I can't agree with you that FPSes haven't changed since then; it's only true if you are very selective about what you consider important about a FPS. What you have said implies that you don't care about story line, realism of physics simulation, gameplay, etc., which I'm quite certain is simply not objectively true of the gaming marketplace. Even if you think it's the "3D" that matters, then things were vastly better in Quake than Duke Nukem, where you could look directly up and down without bad distortion etc.

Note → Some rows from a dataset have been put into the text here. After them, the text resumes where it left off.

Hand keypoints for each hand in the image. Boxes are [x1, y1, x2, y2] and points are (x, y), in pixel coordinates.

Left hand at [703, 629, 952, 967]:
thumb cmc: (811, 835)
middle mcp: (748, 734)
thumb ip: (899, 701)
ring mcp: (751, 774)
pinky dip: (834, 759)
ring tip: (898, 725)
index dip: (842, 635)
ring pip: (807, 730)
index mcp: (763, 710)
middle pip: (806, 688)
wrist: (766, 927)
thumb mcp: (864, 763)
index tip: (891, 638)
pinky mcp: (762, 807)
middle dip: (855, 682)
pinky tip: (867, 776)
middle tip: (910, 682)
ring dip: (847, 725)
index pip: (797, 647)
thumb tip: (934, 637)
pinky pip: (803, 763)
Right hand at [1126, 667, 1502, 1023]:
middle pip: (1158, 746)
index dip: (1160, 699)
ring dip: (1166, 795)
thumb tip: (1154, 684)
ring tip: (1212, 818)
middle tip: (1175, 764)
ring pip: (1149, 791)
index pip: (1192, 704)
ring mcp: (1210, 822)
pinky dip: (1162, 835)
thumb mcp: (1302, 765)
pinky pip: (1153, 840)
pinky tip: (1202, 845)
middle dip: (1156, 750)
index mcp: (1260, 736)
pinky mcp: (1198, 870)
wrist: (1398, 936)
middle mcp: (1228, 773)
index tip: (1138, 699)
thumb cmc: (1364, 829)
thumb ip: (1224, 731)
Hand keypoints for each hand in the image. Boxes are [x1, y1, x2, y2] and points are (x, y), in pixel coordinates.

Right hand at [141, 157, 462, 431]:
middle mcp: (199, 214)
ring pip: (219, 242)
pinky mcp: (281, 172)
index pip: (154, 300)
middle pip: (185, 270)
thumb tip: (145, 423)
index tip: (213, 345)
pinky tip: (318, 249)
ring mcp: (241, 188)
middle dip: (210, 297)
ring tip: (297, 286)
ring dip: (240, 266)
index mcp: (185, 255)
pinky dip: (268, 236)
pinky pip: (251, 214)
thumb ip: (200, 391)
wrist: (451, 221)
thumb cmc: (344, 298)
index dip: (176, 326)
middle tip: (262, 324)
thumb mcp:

And then, one needs to ask, what quality is it of the 3D that matters? Simple things like decent texture scaling (trilinear filtered mipmapping, anisotropic filtering etc.) and antialiasing make a big difference, but are often only viable at high resolution in 6-month old games with the latest hardware, such are the demands of the processing.

2 comments

> I can't agree with that FPSes haven't changed since then

Yeah, I found Portal by Valve Software a couple of years ago the same groundbreaking experience in terms of gameplay that I felt with those first 3D games. Some of my friends said the same about HalfLife before it.

It was a 2.5D engine, but there were a lot of hacks put in to make it feel more 3D.

For instance you couldn't do proper floors above floors, but there were some rendering tricks you could use to do bridges.

It also supported slanted floors, which helps level designers more than you realize. Also there were invisible teleports to fake a real 3d layout.

But the most important part was that the level designers were very good at using those tricks to hide the limits of the engine.